After preliminary discussions, officials with the three cities have decided to study five areas as potential candidates for shared services: Police Special Weapons and tactics (SWAT) services; lifeguard services; jail services; animal control services; and police and fire dispatch services.
To facilitate an in-depth analysis of the impact of shared services, Management Partners, Inc. has been contracted to prepare a study. Each city will pay a third of the $81,675 fee ($27,225 will be Costa Mesa's share).
The overall goal of the report will be to assess the intial and long-term costs and savings for shared municipal services, along with the implementation and service-level needs.
The study will start within the next few weeks and is scheduled to be completed within five months.
STUDIES MAKE SOME SENSE
From my view, these studies make some sense. In these troubled fiscal times we cannot ignore potential opportunities to combine certain public safety-related functions if it can be done without any drop in service levels and can save the cities tax dollars.
WILL THEY IGNORE THE CONSULTANTS AGAIN?
It's interesting that the consultant chosen, Management Partners, Inc., is the same outfit Costa Mesa contracted with to do the restructuring evaluation of the Costa Mesa Police Department a few months ago. After spending thousands of dollars on the study, done by an organization with decades of experience under it's collective belt, the micro-managing element of the City Council rejected their recommendations and arbitrarily "picked a number" for the staffing level of the department.
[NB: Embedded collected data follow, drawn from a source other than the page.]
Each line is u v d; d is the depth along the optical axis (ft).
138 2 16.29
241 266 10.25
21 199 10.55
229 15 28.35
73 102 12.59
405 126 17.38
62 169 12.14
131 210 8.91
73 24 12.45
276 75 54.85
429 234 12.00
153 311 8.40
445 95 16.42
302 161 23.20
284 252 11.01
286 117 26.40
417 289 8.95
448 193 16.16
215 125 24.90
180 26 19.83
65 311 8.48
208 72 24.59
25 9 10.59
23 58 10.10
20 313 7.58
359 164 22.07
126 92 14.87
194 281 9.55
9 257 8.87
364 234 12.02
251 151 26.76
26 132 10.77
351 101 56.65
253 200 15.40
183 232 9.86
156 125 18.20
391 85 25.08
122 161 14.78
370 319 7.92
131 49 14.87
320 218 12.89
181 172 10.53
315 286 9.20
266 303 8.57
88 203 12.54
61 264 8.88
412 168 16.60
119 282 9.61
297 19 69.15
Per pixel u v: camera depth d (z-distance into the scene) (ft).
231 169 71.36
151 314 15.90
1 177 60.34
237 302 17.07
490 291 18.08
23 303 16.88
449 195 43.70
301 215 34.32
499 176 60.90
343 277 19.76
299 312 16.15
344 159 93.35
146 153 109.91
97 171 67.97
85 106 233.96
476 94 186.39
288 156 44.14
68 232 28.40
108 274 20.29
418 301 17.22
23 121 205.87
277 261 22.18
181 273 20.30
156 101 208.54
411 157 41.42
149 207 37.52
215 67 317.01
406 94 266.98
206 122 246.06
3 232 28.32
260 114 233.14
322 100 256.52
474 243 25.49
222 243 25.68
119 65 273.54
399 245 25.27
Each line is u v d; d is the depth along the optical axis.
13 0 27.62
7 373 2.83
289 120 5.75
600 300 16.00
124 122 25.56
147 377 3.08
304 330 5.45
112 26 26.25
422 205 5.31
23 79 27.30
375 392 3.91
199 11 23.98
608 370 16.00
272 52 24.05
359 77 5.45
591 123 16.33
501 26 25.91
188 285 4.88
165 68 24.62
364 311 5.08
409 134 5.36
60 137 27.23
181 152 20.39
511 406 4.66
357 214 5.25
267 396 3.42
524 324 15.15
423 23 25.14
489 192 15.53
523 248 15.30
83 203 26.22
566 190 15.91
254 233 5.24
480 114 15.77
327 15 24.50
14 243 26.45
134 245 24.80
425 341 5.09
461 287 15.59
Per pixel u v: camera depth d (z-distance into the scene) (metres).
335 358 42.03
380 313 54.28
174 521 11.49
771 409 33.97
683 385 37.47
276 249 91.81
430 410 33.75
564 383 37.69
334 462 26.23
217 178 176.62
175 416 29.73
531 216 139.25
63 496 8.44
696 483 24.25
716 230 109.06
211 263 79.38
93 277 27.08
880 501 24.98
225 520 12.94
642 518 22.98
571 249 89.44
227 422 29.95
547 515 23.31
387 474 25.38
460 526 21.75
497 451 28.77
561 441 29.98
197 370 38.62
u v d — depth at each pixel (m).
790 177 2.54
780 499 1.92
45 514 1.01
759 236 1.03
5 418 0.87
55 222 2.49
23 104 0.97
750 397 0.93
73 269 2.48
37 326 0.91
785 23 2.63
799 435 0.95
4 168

It was that scenario that caused former Interim Police Chief Steve Staveley - a legend in California law enforcement - to depart, leaving in his wake a scathing memo that pointed out the deficiencies of this council.
SHORT STAFFING IS ALREADY SHOWING
I can tell you from very recent first-hand personal experience that the residents and visitors to our city are not going to be served well by the reduced staffing levels. We are going to have an under-staffed police department that will, necessarily, be forced to work more overtime hours to meet the crime-fighting demands in our city. They will be exhausted by the continued extended schedules and, sadly, will likely begin to make mistakes because of the stress and pressure of those extended hours.
IS THIS "OUTSOURCING"
Does this move violate the terms of the Preliminary Injunction recently imposed by Judge Barbara Tam Nomoto Schumann in the outsourcing case between the City and the CMCEA? It seems like it might. If so, and the City decides to proceed with this study, are there legal consequences?
HOPING FOR NO CALAMITIES
We can only hope that there are no serious incidents as a result of this short-staffing situation.